Each of the above elements contains a position represented in egocentric co-ordinate frame where the agent itself is the origin, forward of the agent is positive x, upwards is positive z, and right is positive y.

The brain returns three things: deltaPos = a delta position, can be thought of as a direction vector deltaRot = a delta rotation, represented in degrees in the order [yaw, pitch, roll] actions = a list of actions the agent needs to perform, actions are objects of two classes, Kick and Stun

Syntax:

Kick('ball to kick', 'egocentric vector of direction to kick in', 'kick intensity')
Stun('agent to stun', 'duration in seconds')

'ball to kick' and 'agent to stun' are the references to the objects passed in balls and enemyTeam.

In the above example we want team A to be able to stun agents in team B. So, we loop over the enemy team list and add Stun objects to actions list for each agent in the enemyTeam list only if the team the agent is in, is team 'A'. Similarly, we loop over all the 'balls' in the balls list and add a Kick object to the actions list for every ball in the list. Kicking also requires the ball to be dynamic so that it can be moved with physics rather than manually as before, thi sis shown in the next section.

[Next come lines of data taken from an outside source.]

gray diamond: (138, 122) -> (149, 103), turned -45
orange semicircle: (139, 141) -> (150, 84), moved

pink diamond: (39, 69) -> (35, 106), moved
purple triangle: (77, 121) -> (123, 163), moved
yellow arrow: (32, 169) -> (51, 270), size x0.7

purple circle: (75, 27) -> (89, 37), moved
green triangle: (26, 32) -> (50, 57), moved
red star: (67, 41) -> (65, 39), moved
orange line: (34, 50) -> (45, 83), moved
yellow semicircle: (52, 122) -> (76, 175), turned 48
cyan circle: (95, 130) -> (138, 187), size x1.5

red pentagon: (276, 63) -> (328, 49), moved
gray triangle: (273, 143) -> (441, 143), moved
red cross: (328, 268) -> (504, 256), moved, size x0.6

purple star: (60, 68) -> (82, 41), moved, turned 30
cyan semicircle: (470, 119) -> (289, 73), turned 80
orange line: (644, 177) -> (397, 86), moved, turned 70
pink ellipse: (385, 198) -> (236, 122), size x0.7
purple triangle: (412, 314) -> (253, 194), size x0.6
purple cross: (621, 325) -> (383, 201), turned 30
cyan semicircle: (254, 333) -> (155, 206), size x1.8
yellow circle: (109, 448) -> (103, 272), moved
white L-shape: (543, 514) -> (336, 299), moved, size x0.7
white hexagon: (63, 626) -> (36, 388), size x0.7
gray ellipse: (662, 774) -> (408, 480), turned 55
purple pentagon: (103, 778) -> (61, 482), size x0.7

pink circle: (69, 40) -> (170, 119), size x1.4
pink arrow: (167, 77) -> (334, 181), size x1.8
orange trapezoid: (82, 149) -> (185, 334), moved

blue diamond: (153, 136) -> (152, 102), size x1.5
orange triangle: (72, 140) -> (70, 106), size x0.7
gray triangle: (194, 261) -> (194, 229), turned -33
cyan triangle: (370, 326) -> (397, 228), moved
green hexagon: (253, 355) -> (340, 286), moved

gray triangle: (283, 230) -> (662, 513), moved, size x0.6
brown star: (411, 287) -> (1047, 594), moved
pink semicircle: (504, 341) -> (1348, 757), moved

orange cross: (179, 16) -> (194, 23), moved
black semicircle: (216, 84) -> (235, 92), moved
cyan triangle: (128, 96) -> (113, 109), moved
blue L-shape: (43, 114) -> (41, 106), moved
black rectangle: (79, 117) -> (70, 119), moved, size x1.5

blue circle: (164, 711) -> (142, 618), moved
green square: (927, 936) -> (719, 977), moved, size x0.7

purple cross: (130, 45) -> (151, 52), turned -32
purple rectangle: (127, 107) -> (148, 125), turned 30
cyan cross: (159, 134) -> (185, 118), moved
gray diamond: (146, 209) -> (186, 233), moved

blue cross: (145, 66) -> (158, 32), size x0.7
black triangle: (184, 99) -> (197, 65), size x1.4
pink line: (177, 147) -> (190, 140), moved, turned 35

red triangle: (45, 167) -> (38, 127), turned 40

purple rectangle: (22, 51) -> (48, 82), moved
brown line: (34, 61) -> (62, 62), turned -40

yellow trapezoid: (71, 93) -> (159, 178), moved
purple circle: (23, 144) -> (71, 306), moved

Enabling a physics based ball

When you create a ball in the simulator you can now mark it to be dynamic as follows.

ball = Ball(array([0, 0, 0]))
ball.isDynamic = True

Now in the fixedLoop() function you can call the ball's updatePhysics() method so that it is moved with physics. This is done as follows:

for ball in self.world.balls:
ball.updatePhysics(self.world)

The updatePhysics() method needs a reference to the world so that the ball knows the bounds and obstacles of the world so it can bounce off them. Thats it!